Hans-Joachim Bungartz also looked into the future which will start soon for Germany when the "Nationales Hochleistungsrechnen" (NHR) programme will be adopted and implemented. NHR is a new way of organizing the supercomputing centres in Germany. The decision about how this will look like will be taken in November 2020. The work on the planning already started some time ago. Hans-Joachim Bungartz eagerly awaits the moment when the ideas about governance and operation that were submitted during the past years will become reality.

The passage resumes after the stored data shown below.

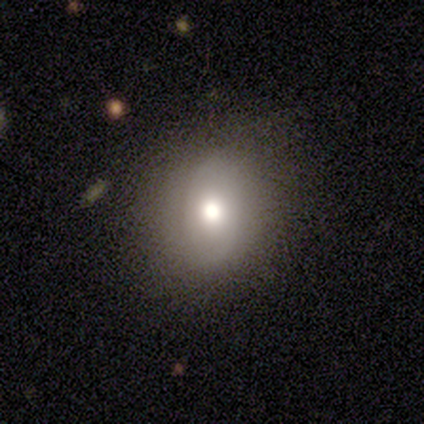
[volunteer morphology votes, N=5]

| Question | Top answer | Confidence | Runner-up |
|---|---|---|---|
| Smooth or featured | smooth | 100% | — |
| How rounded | round | 60% | in between (40%) |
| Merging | none | 80% | major disturbance (20%) |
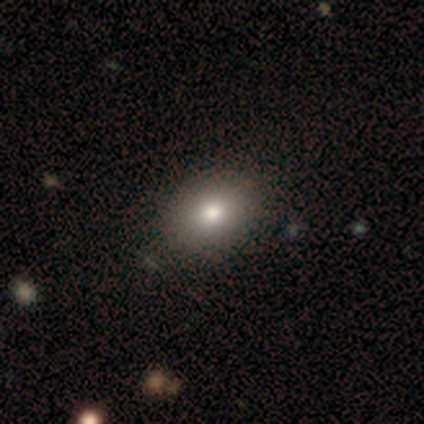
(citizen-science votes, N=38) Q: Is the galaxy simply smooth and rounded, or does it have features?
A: smooth — 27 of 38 (71%).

After the keynote there were several other presentations. One of these we want to highlight was about the Hawk installation, the supercomputer that is currently being built in Stuttgart. Professor Michael Resch explained that the Hawk system is delivered by HPE. It has been installed over the past period and we figure it will be completely ripe for production somewhere later this month if the plans do not change. Michael Resch told that there are a number of application areas. The Supercomputing Centre HLRS in Stuttgart is mainly focusing on engineering applications to support engineers. The research at HLRs is also focused on this. Apart, of course, from cybersecurity, high-performance computing is an important topic.

Michael Resch showed several examples of what they do at HLRS. In April-May 2020, they designed a digital twin from a small city called Herrenberg. With a digital twin, you can do a lot of research, such as simulating the traffic flow or visualizing all kinds of other flows and actions happening but also mapping social aspects such as the mental state of people living in the city, measuring how happy they are. The digital twin allows to analyze data in a virtual reality environment, in this case that of a small city. More information about the Herrenberg digital twin is available at the HLRS website.

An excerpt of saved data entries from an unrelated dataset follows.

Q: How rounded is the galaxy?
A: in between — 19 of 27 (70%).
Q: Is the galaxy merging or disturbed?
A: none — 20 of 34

Michael Resch continued by claiming that the HAWK system is the result of a very long process. As part of the process the HLRS people asked the vendors to submit a tender. The criteria for the tender included a sustained performance of 40 percent. The core benchmarks, such as HPL and HPCG that measure the performance for the TOP500 systems, are not that important, according to Michael Resch. It is only about eight percent of the total criterium. The total cost of ownership was 10 percent for the HAWK. Probably with the next system, it will be higher because of the increasing costs of energy and the awareness of energy efficiency.

The HAWK system is a 44 million euro machine. It has 720.896 AMD Rome cores. Initially, the idea was to have Intel cores but later on this idea was swapped for AMD Rome cores when they became available. The peak performance is 26 Petaflops. More important is that the sustained performance should be over two petaflops. There will be a considerable size of main memory and disk space.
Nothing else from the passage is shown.